Profiling of G58-1 adherence following stimulation with pharmacological agents. (A) Change in concentration of secreted cAMP ([cAMP]) following infection or intoxication with indicated bacterial strains or chemicals. (B) Change in G58-1 adherence to IPEC-J2 cells after a 4-h infection as a function of coincubation with 1.0 μg/ml OMVs purified from the indicated bacterial strains. (C) Change in G58-1 adherence to IPEC-J2 cells after a 4-h infection following 1 h of pretreatment of IPEC-J2 cells with 50 μM cAMP, 20 μM adenosine, 100 nM ATP, 1 μg/ml PT, or 1 μM guanylin. (D) Change in G58-1 adherence to IPEC-J2 cells after a 4-h infection, with cotreatment of host cells with 100 ng/ml LT, 200 μM Rp-cAMP, or LT plus Rp-cAMP.

FIG. 5.

Stimulation of G58-1 adherence with cell-free supernatants. (A) Change in G58-1 adherence to IPEC-J2 cells after a 4-h infection as a function of coincubation of naive IPEC-J2 cells with cell-free supernatants (supt) obtained after stimulation of donor cells with the indicated bacterial strains or chemicals.

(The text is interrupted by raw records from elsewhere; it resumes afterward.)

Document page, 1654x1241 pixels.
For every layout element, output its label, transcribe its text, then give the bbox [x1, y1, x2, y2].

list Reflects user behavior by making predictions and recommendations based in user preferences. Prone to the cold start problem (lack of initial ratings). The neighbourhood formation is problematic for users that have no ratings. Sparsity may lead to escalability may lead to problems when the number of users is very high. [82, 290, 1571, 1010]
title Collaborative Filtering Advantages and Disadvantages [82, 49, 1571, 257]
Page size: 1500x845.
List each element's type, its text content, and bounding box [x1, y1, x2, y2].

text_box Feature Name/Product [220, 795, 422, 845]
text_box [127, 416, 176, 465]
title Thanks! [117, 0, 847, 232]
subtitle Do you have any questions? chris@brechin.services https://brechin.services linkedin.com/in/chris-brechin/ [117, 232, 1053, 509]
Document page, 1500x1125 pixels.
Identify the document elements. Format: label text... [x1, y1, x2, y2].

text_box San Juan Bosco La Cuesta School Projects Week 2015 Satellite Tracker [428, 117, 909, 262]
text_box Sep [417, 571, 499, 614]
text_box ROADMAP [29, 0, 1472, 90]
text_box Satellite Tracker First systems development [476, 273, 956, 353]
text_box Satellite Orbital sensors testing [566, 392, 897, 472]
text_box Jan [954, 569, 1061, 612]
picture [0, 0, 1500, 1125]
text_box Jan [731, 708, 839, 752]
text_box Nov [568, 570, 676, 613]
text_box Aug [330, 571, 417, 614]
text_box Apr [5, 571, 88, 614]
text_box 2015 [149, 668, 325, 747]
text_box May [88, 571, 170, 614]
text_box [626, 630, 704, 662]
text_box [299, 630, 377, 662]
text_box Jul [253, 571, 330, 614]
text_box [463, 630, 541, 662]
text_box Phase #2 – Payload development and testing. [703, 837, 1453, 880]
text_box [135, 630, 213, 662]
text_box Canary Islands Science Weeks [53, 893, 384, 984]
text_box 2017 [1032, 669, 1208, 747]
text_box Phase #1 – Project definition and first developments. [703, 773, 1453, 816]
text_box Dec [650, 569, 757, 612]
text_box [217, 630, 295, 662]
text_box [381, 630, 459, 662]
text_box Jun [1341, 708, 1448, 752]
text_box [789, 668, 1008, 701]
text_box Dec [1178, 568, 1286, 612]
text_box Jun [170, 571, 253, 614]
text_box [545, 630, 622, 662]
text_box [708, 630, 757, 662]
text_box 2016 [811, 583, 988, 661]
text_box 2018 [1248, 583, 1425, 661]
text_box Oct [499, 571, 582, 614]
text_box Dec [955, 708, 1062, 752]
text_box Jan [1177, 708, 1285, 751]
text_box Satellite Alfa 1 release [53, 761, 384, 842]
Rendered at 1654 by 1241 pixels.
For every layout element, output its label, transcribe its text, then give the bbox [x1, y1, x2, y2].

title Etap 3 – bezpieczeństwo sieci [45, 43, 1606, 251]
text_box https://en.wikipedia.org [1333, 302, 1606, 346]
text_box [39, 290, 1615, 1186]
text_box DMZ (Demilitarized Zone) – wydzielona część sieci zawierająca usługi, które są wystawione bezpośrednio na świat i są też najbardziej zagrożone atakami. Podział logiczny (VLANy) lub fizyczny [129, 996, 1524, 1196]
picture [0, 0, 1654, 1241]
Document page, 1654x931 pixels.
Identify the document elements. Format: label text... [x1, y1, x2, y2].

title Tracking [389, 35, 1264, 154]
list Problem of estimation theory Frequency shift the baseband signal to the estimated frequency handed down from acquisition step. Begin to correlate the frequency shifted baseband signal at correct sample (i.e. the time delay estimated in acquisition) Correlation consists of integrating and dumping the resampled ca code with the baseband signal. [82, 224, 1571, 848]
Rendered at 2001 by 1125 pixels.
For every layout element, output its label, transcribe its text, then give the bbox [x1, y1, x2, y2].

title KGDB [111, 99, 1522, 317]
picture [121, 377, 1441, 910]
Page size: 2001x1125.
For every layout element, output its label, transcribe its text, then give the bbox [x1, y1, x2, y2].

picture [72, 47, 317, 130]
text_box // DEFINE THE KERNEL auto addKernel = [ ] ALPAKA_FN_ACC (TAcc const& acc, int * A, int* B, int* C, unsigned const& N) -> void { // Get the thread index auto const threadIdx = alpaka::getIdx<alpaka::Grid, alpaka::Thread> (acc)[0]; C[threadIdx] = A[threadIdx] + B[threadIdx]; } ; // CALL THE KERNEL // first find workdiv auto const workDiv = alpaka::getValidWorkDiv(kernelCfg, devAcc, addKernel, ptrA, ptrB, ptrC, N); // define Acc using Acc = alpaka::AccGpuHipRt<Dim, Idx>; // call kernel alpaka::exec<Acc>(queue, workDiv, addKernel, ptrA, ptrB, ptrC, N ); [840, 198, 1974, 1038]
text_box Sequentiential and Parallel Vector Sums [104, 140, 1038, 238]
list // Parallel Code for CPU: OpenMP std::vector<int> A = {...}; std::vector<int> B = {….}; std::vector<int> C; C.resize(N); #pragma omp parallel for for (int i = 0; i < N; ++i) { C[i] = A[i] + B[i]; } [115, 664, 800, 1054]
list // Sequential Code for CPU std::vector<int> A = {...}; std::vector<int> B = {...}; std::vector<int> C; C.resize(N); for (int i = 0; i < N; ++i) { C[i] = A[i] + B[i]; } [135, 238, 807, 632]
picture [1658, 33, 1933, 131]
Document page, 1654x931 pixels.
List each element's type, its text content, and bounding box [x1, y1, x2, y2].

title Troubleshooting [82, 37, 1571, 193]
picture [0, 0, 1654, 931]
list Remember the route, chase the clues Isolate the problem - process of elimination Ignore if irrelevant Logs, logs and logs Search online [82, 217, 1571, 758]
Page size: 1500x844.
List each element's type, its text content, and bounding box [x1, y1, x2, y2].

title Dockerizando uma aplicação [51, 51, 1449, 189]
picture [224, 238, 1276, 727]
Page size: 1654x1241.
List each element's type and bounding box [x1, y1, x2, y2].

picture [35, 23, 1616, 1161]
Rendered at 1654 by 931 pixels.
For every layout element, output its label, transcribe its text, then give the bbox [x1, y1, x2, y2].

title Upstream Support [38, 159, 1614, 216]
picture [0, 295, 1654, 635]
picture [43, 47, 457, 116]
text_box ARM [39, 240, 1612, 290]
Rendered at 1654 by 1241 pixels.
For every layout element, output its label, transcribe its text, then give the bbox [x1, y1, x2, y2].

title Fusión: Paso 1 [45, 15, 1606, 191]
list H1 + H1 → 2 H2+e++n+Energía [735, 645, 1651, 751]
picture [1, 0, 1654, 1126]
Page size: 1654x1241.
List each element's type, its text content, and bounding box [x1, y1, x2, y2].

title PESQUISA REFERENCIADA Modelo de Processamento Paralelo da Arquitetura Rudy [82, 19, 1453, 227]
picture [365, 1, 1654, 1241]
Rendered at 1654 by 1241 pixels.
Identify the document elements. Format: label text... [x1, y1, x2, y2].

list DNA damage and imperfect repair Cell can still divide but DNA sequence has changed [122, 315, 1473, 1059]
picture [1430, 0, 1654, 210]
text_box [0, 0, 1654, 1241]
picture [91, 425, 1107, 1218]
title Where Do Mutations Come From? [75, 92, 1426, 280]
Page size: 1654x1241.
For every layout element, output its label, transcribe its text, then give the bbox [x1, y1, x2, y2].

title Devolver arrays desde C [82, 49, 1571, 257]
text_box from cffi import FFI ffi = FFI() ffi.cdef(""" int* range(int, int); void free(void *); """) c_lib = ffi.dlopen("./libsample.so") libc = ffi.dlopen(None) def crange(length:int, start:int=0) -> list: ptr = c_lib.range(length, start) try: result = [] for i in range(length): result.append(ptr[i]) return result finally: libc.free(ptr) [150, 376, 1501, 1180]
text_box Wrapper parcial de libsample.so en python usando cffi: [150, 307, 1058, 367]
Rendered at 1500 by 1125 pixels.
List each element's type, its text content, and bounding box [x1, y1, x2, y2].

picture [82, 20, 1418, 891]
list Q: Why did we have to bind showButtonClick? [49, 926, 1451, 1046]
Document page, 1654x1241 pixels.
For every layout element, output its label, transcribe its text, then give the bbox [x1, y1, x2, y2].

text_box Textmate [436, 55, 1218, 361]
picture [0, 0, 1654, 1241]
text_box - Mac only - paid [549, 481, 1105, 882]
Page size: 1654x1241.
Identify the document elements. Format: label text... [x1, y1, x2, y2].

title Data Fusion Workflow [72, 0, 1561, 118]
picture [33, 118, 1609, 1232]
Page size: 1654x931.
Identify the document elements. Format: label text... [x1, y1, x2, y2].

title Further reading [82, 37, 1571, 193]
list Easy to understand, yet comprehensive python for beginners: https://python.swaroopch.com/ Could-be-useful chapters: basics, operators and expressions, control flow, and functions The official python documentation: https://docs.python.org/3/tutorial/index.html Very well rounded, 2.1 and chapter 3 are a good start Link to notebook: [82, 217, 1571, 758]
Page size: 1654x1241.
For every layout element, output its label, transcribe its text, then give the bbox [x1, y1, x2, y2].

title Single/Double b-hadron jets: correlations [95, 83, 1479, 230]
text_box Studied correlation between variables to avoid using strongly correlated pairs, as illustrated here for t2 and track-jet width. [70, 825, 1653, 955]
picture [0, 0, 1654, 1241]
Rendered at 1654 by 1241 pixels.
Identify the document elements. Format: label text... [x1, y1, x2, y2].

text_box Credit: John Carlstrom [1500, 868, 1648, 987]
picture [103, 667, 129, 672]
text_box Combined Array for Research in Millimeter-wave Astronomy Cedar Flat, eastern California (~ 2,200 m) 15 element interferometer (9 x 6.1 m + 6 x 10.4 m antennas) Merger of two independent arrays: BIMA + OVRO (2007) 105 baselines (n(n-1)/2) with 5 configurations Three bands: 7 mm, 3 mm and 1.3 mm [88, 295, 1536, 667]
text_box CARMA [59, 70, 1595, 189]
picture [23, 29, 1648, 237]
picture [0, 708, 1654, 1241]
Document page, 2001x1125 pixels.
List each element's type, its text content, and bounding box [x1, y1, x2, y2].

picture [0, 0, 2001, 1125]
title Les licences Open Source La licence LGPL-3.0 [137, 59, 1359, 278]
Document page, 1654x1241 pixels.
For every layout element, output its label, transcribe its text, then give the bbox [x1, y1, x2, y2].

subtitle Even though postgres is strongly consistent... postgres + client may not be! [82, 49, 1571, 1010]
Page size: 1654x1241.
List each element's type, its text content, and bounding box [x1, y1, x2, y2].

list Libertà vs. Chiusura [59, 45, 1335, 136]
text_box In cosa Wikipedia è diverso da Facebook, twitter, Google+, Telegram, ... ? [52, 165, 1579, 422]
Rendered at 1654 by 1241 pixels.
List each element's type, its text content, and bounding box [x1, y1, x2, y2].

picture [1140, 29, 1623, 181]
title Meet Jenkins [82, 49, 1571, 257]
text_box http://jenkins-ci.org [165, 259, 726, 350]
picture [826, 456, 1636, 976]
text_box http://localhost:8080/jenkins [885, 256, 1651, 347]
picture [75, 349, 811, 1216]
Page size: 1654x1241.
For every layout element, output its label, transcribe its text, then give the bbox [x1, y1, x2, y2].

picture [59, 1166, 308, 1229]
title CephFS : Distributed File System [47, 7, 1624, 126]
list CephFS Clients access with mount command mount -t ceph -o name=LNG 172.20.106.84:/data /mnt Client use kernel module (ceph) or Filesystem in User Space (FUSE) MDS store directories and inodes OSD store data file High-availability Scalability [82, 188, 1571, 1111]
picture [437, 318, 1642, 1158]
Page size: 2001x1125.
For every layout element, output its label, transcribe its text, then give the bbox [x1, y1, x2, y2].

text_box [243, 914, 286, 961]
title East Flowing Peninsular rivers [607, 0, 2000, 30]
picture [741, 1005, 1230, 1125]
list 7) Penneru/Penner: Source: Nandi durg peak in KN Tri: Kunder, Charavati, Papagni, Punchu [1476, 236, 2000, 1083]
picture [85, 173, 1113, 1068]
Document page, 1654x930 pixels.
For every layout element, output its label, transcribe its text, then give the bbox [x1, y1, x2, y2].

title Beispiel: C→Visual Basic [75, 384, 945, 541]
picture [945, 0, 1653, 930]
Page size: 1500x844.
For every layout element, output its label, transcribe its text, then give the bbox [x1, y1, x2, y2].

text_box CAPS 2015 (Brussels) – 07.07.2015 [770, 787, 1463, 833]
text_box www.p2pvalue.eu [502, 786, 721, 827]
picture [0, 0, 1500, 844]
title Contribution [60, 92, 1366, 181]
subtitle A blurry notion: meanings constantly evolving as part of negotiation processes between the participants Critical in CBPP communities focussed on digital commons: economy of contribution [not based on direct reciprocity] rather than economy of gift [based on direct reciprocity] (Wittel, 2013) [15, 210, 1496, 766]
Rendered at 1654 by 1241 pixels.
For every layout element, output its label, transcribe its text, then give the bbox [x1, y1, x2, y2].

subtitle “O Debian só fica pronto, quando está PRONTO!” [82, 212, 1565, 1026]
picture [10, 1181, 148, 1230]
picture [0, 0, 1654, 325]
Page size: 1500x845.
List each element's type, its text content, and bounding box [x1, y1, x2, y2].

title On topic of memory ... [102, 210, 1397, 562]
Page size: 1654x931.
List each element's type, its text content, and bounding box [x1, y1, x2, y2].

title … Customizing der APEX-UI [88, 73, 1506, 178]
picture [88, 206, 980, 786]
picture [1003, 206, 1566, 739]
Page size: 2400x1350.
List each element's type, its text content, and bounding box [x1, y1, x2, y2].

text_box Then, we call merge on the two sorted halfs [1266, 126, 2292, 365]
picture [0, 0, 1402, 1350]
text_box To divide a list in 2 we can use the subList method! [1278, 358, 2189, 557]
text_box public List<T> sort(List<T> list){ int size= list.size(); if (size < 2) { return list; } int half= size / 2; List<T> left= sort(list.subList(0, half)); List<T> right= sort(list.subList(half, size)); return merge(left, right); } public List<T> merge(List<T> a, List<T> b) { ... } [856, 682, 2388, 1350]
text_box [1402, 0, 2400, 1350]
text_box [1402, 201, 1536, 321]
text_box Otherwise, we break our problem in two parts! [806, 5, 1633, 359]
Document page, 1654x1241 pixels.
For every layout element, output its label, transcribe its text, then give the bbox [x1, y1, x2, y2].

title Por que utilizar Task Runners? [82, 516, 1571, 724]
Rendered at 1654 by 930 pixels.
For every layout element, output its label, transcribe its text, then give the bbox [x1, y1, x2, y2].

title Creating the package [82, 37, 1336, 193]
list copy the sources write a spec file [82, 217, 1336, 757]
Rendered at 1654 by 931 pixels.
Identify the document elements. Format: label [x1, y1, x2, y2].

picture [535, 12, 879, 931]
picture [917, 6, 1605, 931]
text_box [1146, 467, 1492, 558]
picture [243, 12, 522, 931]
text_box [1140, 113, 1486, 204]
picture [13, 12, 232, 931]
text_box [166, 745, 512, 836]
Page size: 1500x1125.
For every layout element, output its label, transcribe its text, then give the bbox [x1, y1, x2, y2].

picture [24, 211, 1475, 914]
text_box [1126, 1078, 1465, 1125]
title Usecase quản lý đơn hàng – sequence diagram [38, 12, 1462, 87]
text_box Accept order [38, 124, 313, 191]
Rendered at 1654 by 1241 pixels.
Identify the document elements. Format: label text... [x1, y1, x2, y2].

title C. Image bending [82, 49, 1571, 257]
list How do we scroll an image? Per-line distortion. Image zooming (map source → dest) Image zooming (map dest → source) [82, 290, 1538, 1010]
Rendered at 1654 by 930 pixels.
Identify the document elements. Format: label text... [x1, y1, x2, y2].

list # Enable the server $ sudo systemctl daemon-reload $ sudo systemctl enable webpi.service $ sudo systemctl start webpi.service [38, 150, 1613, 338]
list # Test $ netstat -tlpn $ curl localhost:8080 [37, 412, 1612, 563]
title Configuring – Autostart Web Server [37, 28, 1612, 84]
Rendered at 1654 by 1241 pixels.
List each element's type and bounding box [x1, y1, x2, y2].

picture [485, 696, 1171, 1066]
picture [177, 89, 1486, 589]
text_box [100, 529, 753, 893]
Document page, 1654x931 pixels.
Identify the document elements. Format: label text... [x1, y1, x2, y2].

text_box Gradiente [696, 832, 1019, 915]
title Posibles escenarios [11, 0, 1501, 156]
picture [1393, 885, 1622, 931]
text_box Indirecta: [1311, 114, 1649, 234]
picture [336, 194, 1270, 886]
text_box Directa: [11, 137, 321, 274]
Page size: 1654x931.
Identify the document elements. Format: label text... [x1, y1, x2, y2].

Where indicated, donor cells were cotreated with 100 μM DDA (supt+DDA). (B) Change in G58-1 adherence in the presence of either purified LT with or without GM1 (soluble toxin) or supernatants obtained from LT-stimulated cells with or without GM1 (supernatant). (C) Change in G58-1 (4 h) and ETEC 2534-86 (1 h) strain adherence following pretreatment (2 h) of bacterial inocula with 20 μM adenosine (open bars) or 50 μM cAMP (gray bars). The inset depicts the influence of coincubation with tetracycline on 2534-86 adherence in the presence of cAMP. (D) Differential expression of K88ac-CAT. CAT assays were performed using ETEC 2534-86, grown to an optical density at 600 nm of 0.4 to 0.6, in CFA medium supplemented where indicated with 1 mM glucose, 1 mM cAMP, or cell-free supernatants (3%, vol/vol) derived from donor cells treated with 100 ng/ml LT for 1 h or infected with wt or ΔeltAB ETEC 2534-86 for 3 h. Data are plotted as relative CAT activities versus the bacterial culture additive. (E) FaeG adhesin expression. K88ac adhesins were extracted from ETEC 2534-86 and analyzed by immunoblotting using an anti-FaeG (α-FaeG) monoclonal antibody (43).